Der ukrainische Präsident Wolodymyr Selenskyj bestätigte den russischen Angriff und die vielen Todesopfer in der Stadt im Gebiet Donezk. »Ein normaler Markt. Geschäfte. Eine Apotheke. Menschen, die nichts Falsches getan haben«, schrieb er und sprach den Angehörigen der Opfer sein Beileid aus.
Er sprach von der »Unverschämtheit des Bösen«. Was genau für ein Geschoss einschlug, war zunächst unklar. Einige lokale Medien gingen von einer S-300-Rakete aus. Die Stadt liegt nur knapp 20 Kilometer südwestlich von Bachmut, das die Russen im Zuge ihres Angriffskriegs besetzt haben, und wurde schon wiederholt zum Ziel russischer Angriffe.
EU verurteilt den Angriff
Die UN-Koordinatorin für humanitäre Hilfe in der Ukraine, Denise Brown, teilte mit, der Angriff sei ein weiteres Beispiel »für das Leid, das die russische Invasion den Zivilisten im ganzen Land zufügt.« Auch die EU verurteilte den Angriff. »Vorsätzliche Angriffe auf Zivilisten sind Kriegsverbrechen. Alle Befehlshaber, Täter und Komplizen dieser Gräueltaten werden zur Rechenschaft gezogen werden«, sagte ein Sprecher des EU-Außenbeauftragten Josep Borrell in Brüssel.
Blinken: Fortschritte bei der Gegenoffensive
US-Außenminister Antony Blinken traf unterdessen zu einem Besuch in der ukrainischen Hauptstadt Kiew ein. Dort äußerte er sich zuversichtlich über den Kampf der ukrainischen Armee gegen die russischen Invasoren. »Wir haben gute Fortschritte bei der Gegenoffensive gesehen. Wir wollen sicherstellen, dass die Ukraine alles bekommt, was sie für einen Erfolg dieser Offensive benötigt«, sagte Blinken nach Angaben des US-Außenministeriums bei einem Treffen mit seinem ukrainischen Kollegen Dmytro Kuleba. »Auf lange Sicht« sei das es das Ziel, die Abschreckungs- und Verteidigungskapazitäten der Ukraine zu stärken. Ein erneuter russischer Überfall wie vor über 18 Monaten solle so verhindert werden.

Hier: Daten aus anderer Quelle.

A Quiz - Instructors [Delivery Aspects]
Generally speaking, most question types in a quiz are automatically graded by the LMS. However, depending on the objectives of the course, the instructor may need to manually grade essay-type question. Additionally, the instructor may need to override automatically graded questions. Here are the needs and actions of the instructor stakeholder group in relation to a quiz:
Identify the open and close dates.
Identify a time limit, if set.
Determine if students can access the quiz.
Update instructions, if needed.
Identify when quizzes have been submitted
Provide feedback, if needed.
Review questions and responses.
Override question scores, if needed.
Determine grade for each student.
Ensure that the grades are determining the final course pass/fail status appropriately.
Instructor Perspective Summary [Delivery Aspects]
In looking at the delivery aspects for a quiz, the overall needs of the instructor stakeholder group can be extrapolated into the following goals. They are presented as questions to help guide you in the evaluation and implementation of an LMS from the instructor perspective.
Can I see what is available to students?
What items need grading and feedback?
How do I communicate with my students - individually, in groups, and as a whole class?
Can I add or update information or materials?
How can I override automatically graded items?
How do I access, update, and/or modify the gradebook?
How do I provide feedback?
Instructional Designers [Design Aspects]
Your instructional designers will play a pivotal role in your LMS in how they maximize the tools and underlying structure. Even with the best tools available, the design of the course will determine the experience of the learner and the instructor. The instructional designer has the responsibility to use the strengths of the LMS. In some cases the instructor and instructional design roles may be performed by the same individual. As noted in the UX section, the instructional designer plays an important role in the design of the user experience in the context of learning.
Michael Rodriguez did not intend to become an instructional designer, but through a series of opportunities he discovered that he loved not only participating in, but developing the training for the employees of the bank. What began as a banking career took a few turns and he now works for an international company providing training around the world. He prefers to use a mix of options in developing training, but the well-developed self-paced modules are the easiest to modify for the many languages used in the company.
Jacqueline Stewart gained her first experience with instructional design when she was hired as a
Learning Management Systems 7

Neues US-Militärpaket für die Ukraine
Die USA stellen der Ukraine auch weitere Militärhilfen bereit. Das US-Verteidigungsministerium teilte in Washington mit, das neue Paket habe einen Umfang von 175 Millionen Dollar (rund 163 Millionen Euro). Es beinhalte unter anderem Ausrüstung zur Unterstützung der Luftverteidigung, Munition für die Mehrfachraketenwerfer vom Typ Himars und Artilleriemunition. Laut Pentagon haben die USA seit dem Kriegsbeginn Ende Februar 2022 militärische Hilfe im Umfang von mehr als 43 Milliarden US-Dollar (rund 40 Milliarden Euro) bereitgestellt oder zugesagt. Auch Dänemarks Ministerpräsidentin Mette Frederiksen reiste nach Kiew und sagte ebenfalls weitere Hilfe ihres Landes zu.

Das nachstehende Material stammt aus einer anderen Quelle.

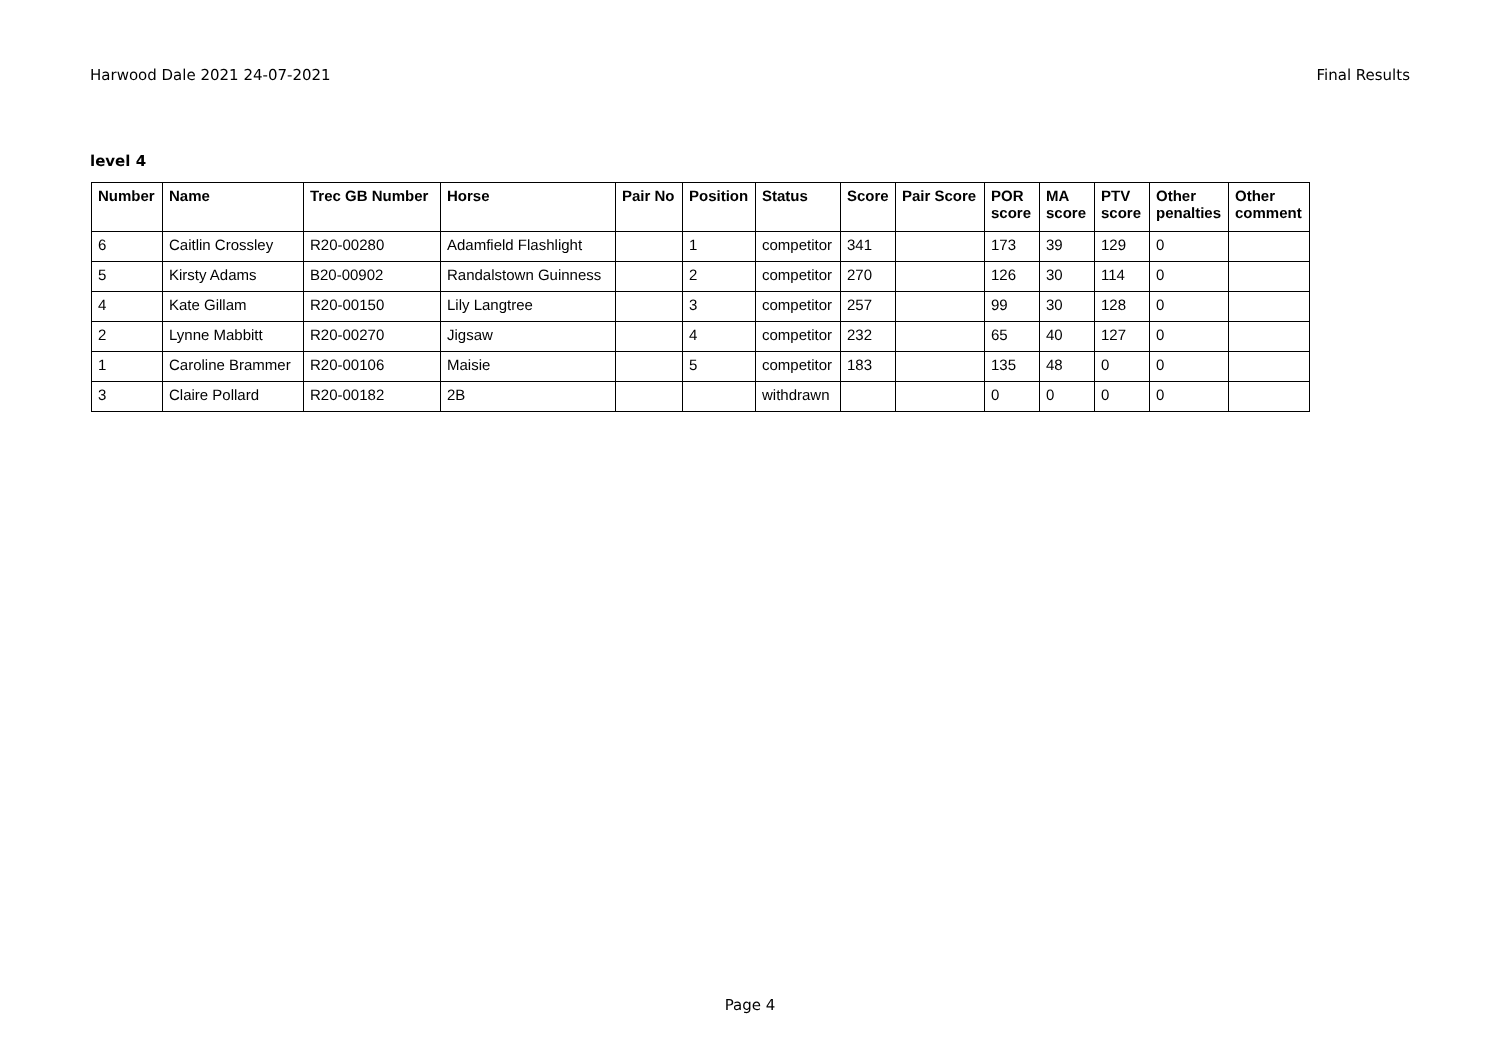Harwood Dale 2021 24-07-2021 Final Results
level 4
| Number | Name | Trec GB Number | Horse | Pair No | Position | Status | Score | Pair Score | POR score | MA score | PTV score | Other penalties | Other comment |
| --- | --- | --- | --- | --- | --- | --- | --- | --- | --- | --- | --- | --- | --- |
| 6 | Caitlin Crossley | R20-00280 | Adamfield Flashlight | | 1 | competitor | 341 | | 173 | 39 | 129 | 0 | |
| 5 | Kirsty Adams | B20-00902 | Randalstown Guinness | | 2 | competitor | 270 | | 126 | 30 | 114 | 0 | |
| 4 | Kate Gillam | R20-00150 | Lily Langtree | | 3 | competitor | 257 | | 99 | 30 | 128 | 0 | |
| 2 | Lynne Mabbitt | R20-00270 | Jigsaw | | 4 | competitor | 232 | | 65 | 40 | 127 | 0 | |
| 1 | Caroline Brammer | R20-00106 | Maisie | | 5 | competitor | 183 | | 135 | 48 | 0 | 0 | |
| 3 | Claire Pollard | R20-00182 | 2B | | | withdrawn | | | 0 | 0 | 0 | 0 | |
Page 4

Heftige Kämpfe im Süden und Osten
Die Offensive der ukrainischen Armee im südlichen Gebiet Saporischschja kam unterdessen nach ukrainischen Angaben weiter langsam voran. Strategisches Ziel der Angriffe ist ein Durchstoß zum noch etwa 80 Kilometer entfernten Asowschen Meer, um damit die Landverbindung zur ukrainischen Halbinsel Krim abzuschneiden, die Russland annektiert hat. Russland hat die eigenen Linien in der Region jedoch seit dem vergangenen Jahr stark befestigt und breite Minenfelder und Schützengräben angelegt.
»Wir hatten im Abschnitt Robotyne in Richtung Nowoprokopiwka Erfolg und setzen uns auf den erreichten Positionen fest«, sagte Generalstabssprecher Andrij Kowaljow. Der von Moskau eingesetzte Statthalter für den besetzten Teil des Gebiets Saporischschja, Jewgeni Balizki, räumte den Rückzug der Russen aus dem Dorf Robotyne ein. Auch südlich der umkämpften Stadt Bachmut griff die ukrainische Armee nach eigenen Angaben weiter an.
Toter bei Angriffen Russlands auf Kiew und Odessa
Bei russischen Angriffen mit Drohnen und Raketen auf Kiew und das Gebiet Odessa im Süden der Ukraine in der Nacht zu Mittwoch wurde offiziellen Angaben zufolge ein Mensch getötet. »Ein Mitarbeiter eines Landwirtschaftsbetriebs wurde schwer verletzt und starb im Krankenhaus«, teilte der Militärgouverneur von Odessa, Oleh Kiper, mit. In Kiew hingegen verlief die Attacke weitgehend glimpflich.
Nach Angaben der ukrainischen Luftstreitkräfte wurden insgesamt 23 der insgesamt 33 Flugobjekte abgeschossen. Darunter alle sieben luftgestützten Marschflugkörper und eine umfunktionierte Flugabwehrrakete vom Typ S-300, die Russland seit Monaten auch zum Beschuss von Städten einsetzt. Von 25 gestarteten Drohnen seien 15 abgefangen worden.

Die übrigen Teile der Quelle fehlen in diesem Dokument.